Records supplied:

··········

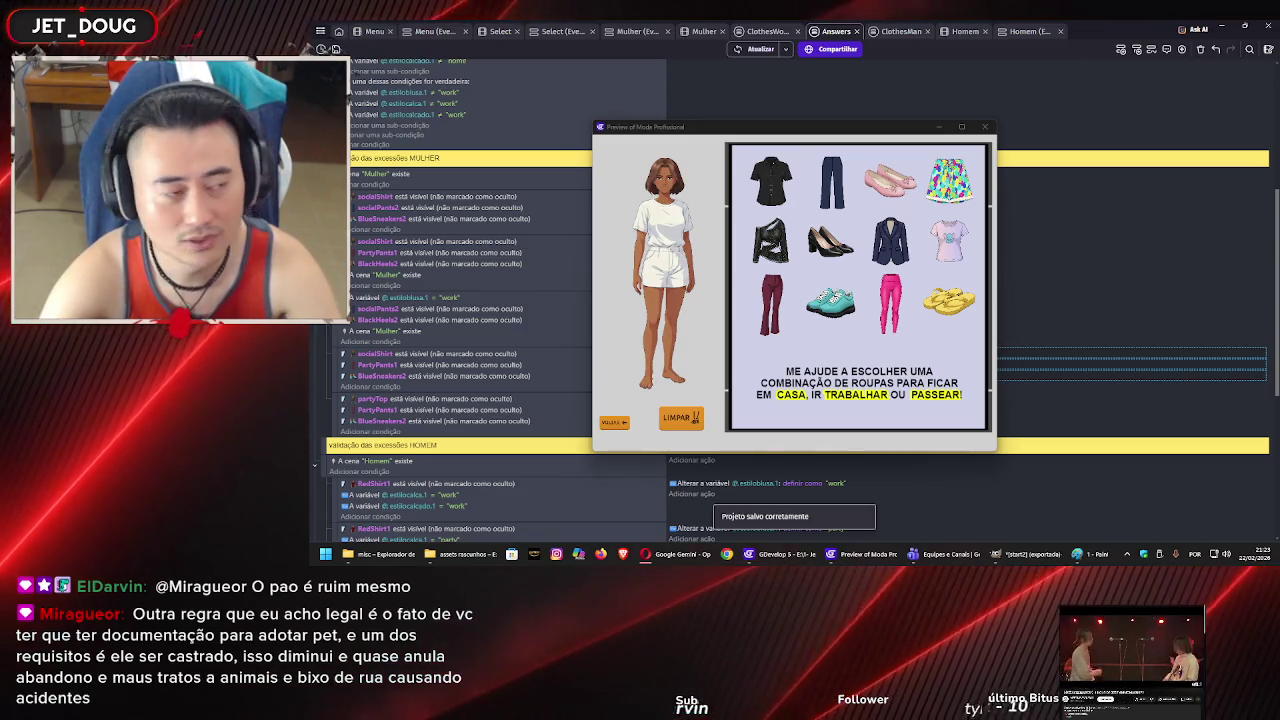
mouse_move(751, 127)
left_mouse_down()
mouse_move(777, 135)
mouse_move(782, 121)
left_mouse_up()
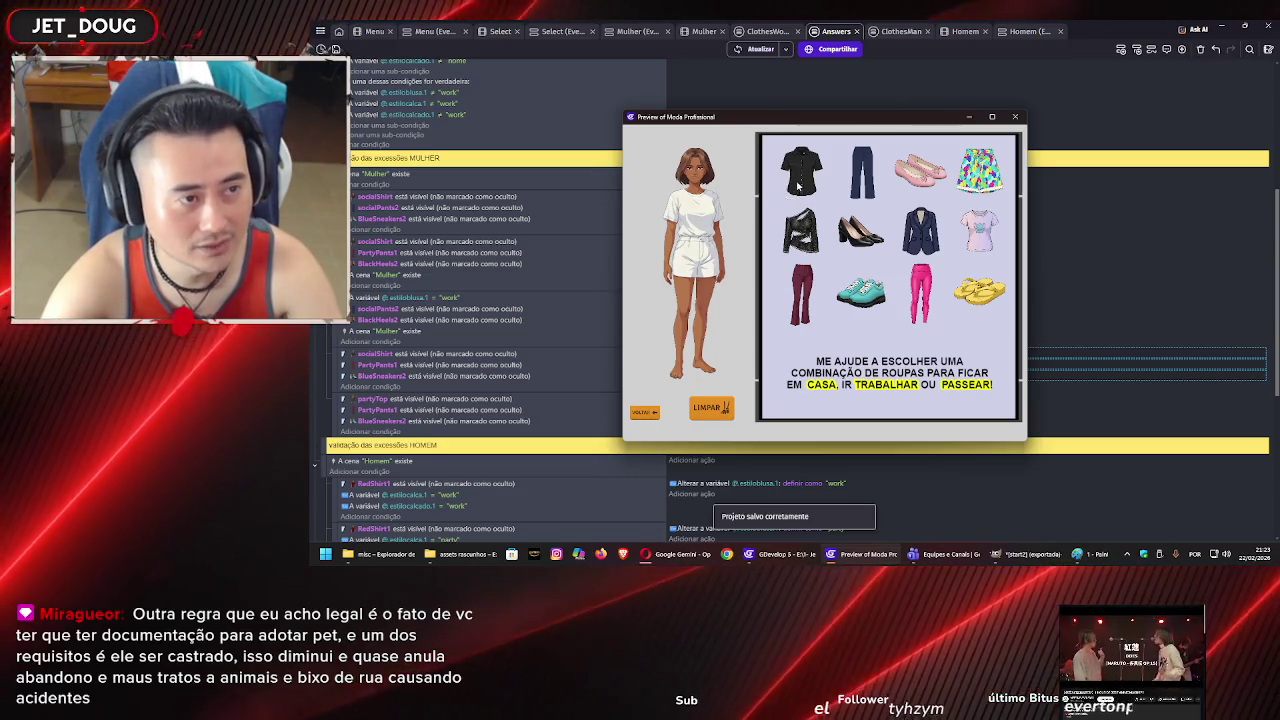
left_click_drag(798, 186, 703, 220)
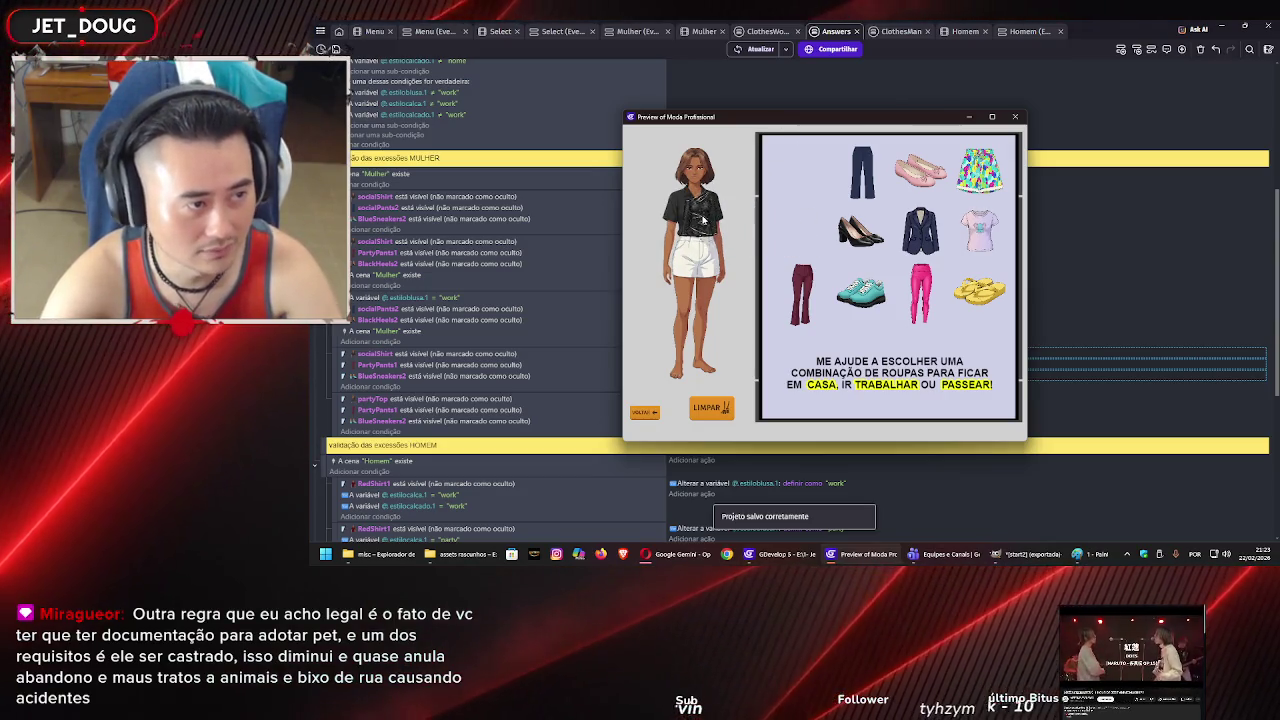
left_click_drag(801, 295, 698, 290)
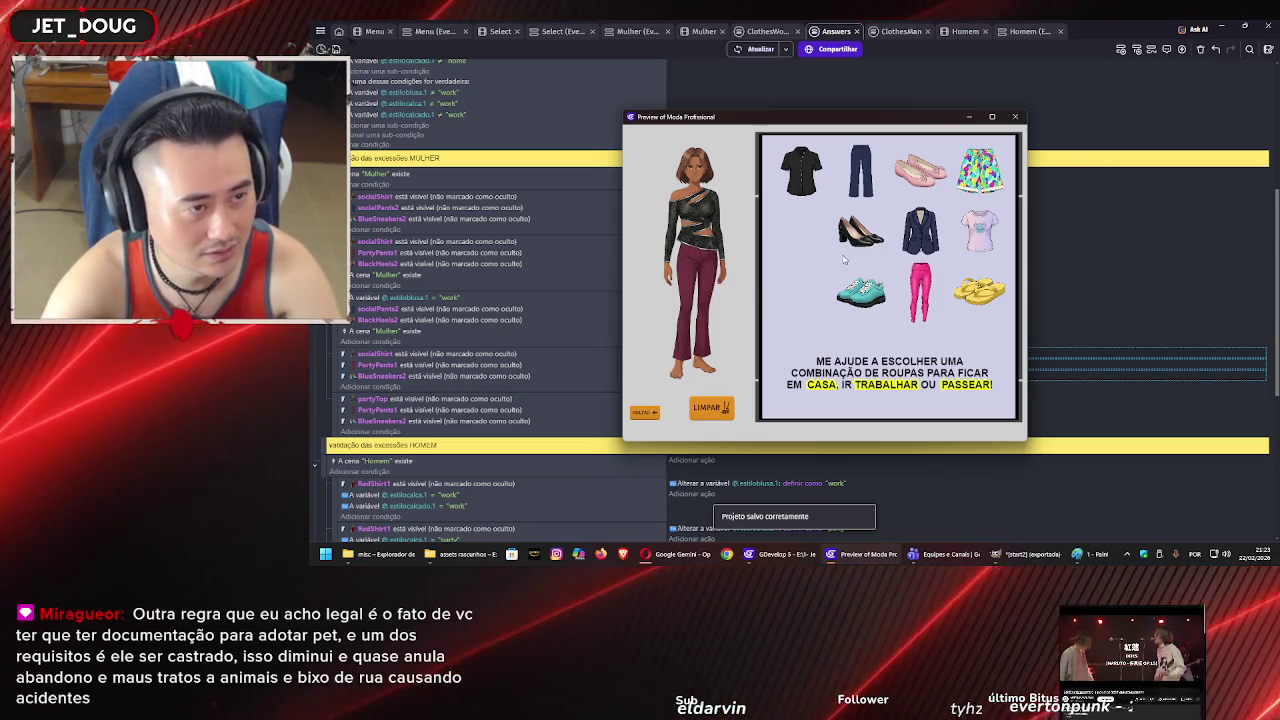
mouse_move(860, 292)
left_mouse_down()
mouse_move(705, 355)
mouse_move(693, 374)
left_mouse_up()
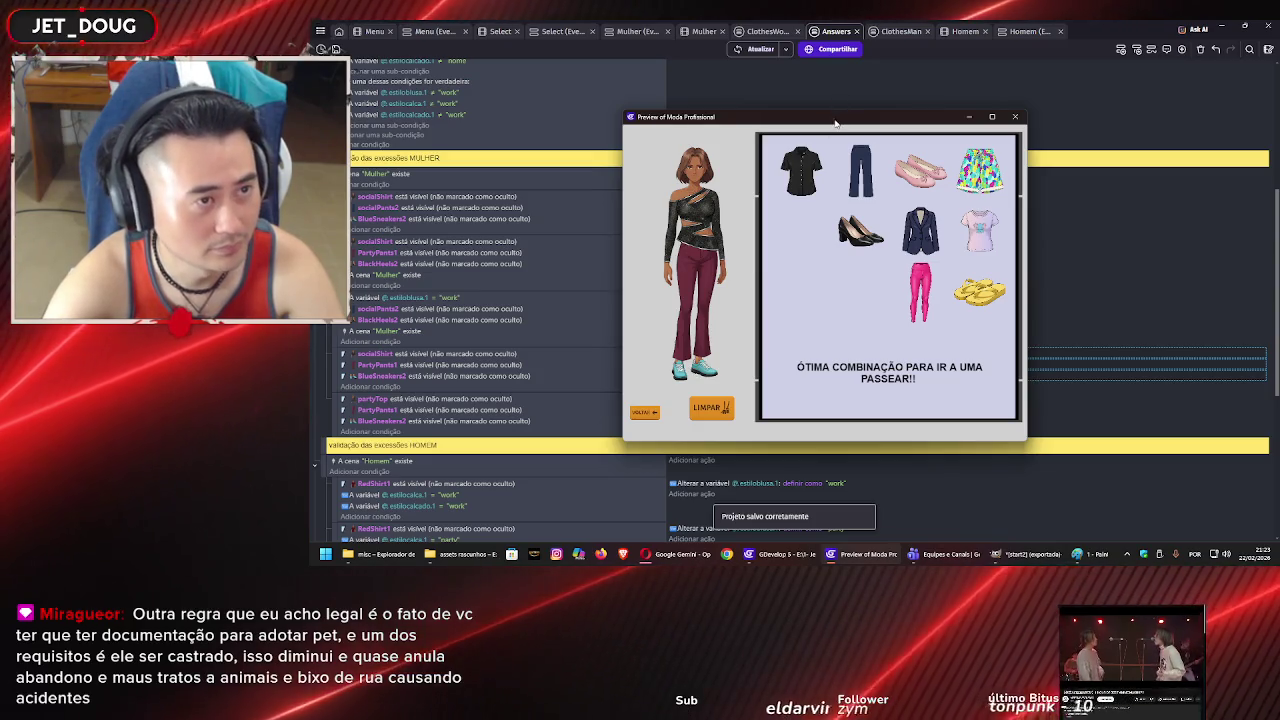
Swap the sneakers for the black heels, then clear the character's outfit.
left_click_drag(837, 122, 957, 52)
left_click_drag(981, 160, 816, 298)
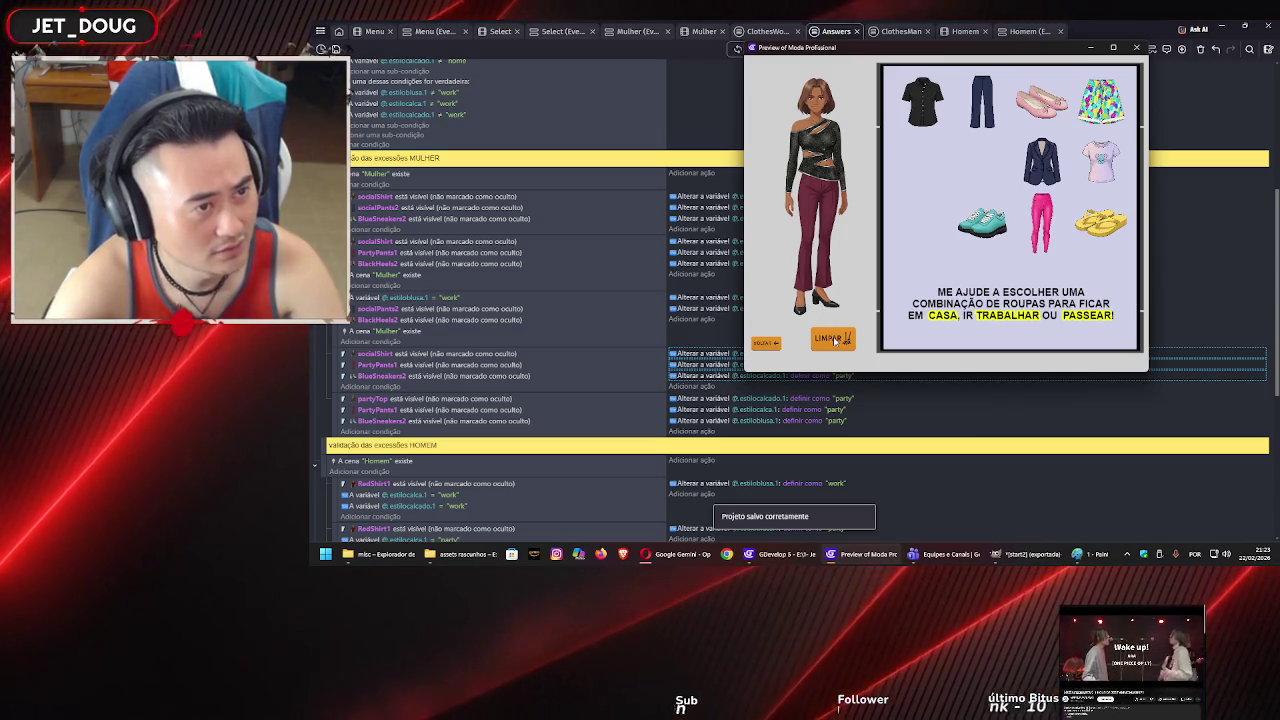
left_click(835, 340)
Close the preview, look over the ClothesWoman shoe events, and return to the Answers sheet.
left_click(1136, 47)
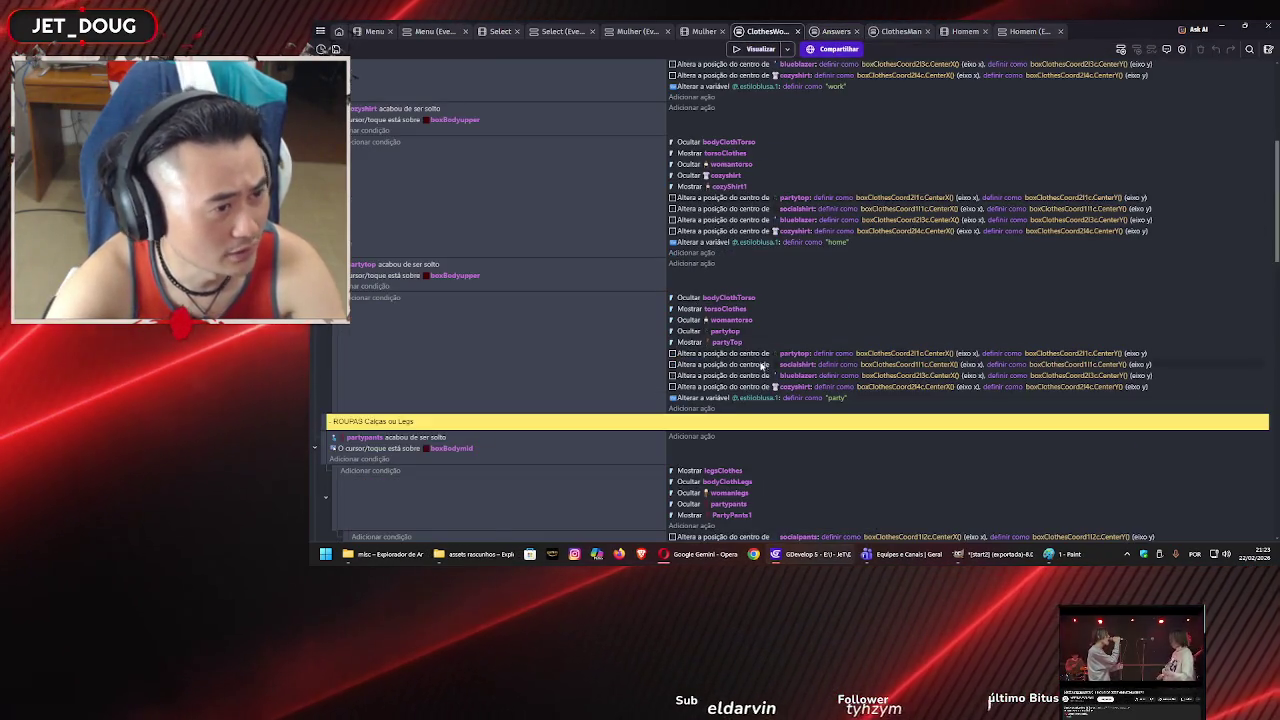
scroll(762, 366, "down", 5)
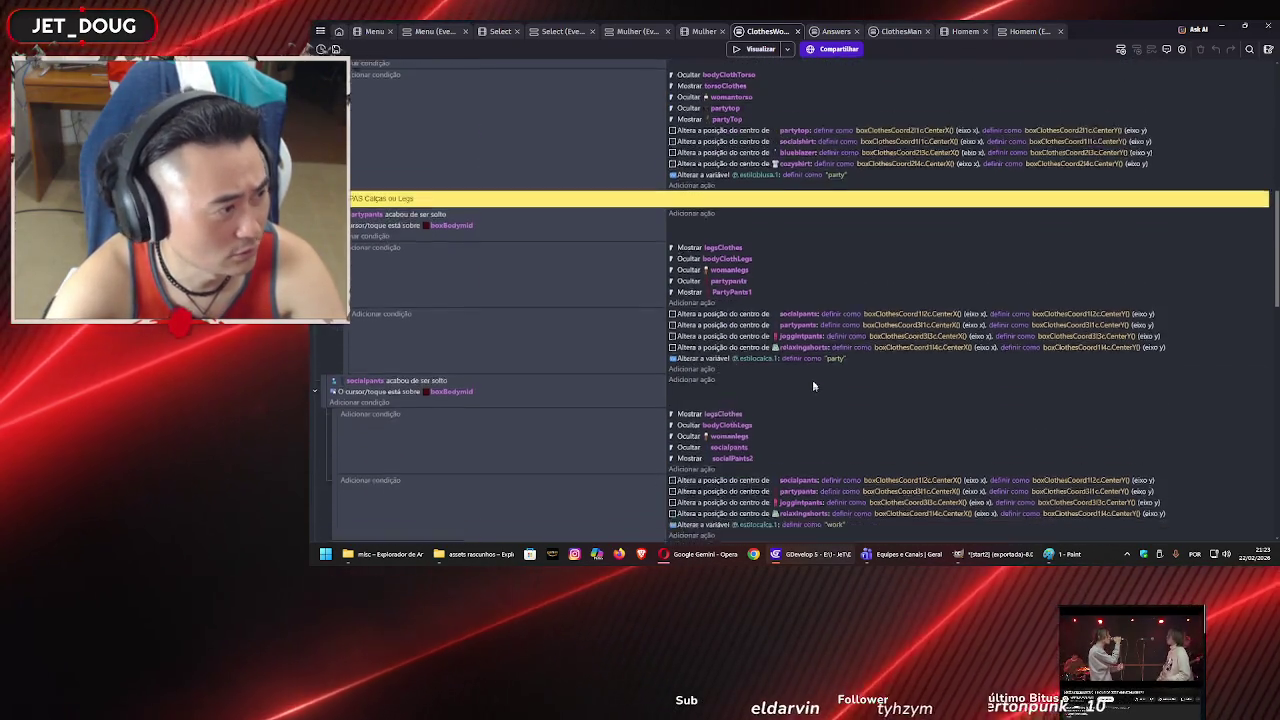
scroll(812, 380, "down", 15)
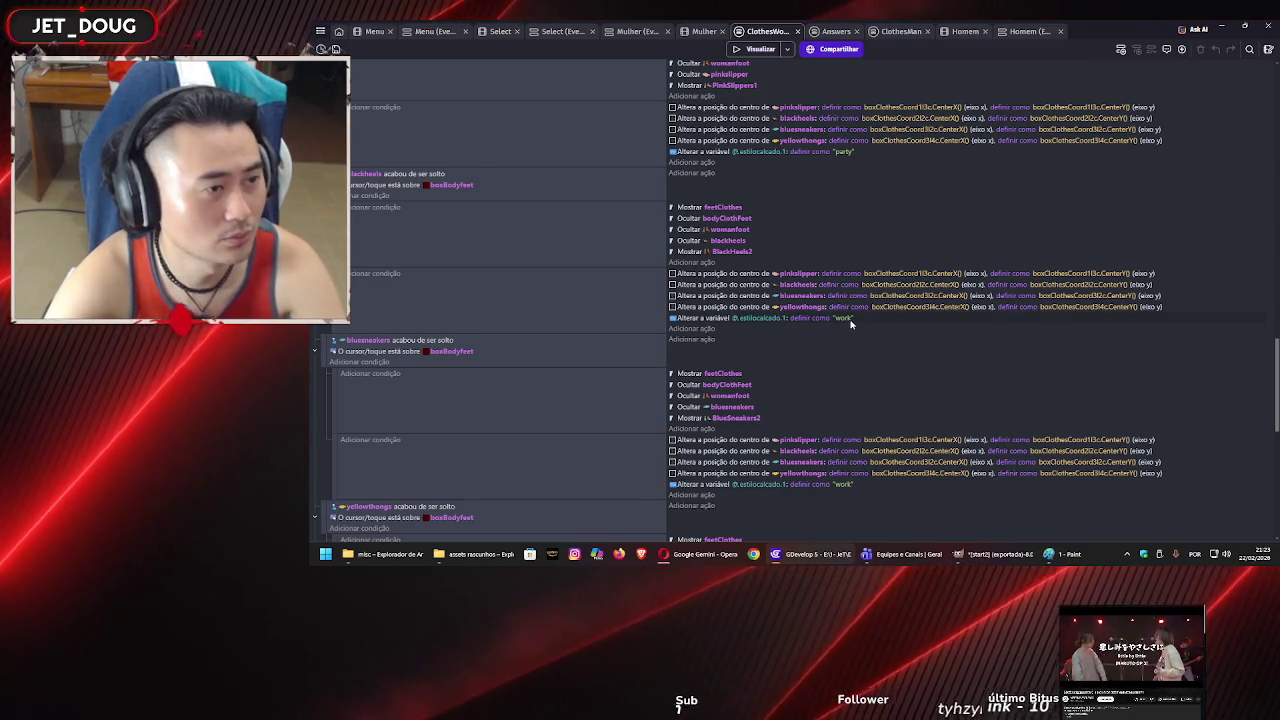
left_click(828, 37)
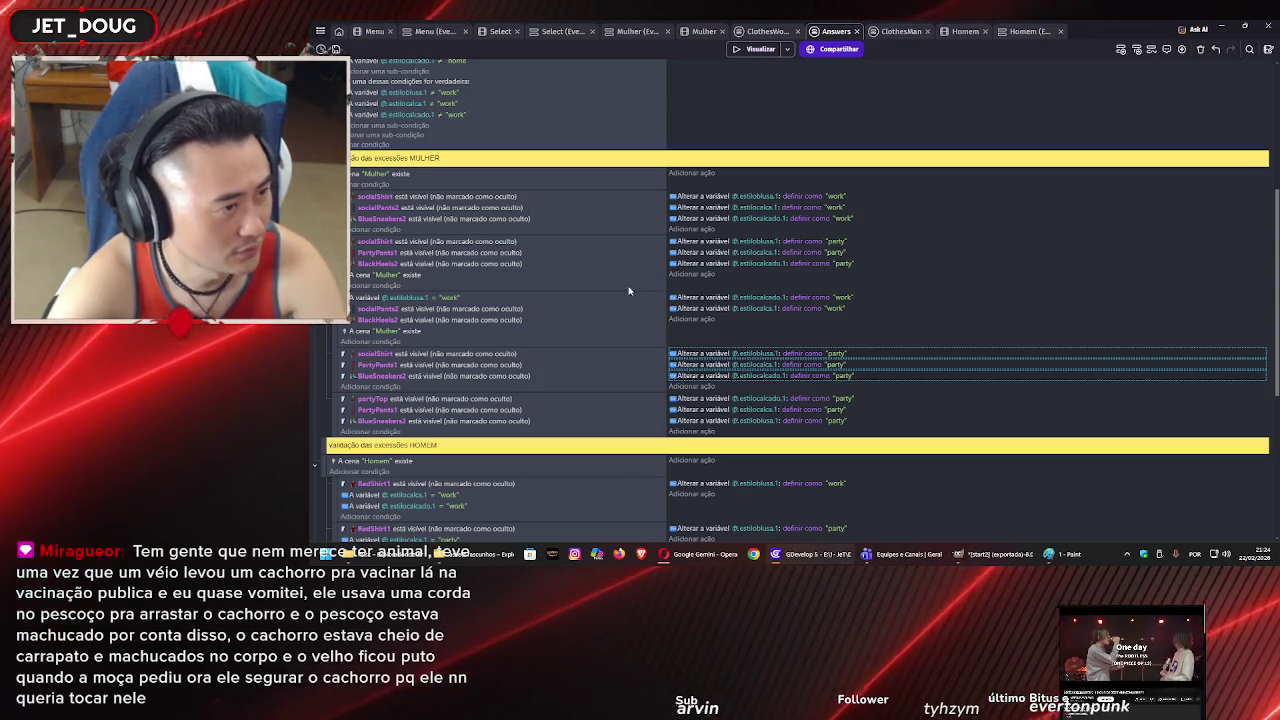
Copy the partyTop party event with BlackHeels2 replacing BlueSneakers2, save, and relaunch the preview.
left_click(881, 430)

··········

Aim of the exercise: Lines of the listing above that include the string "scroll" should each be copied.

Response for this exercise:
scroll(762, 366, "down", 5)
scroll(812, 380, "down", 15)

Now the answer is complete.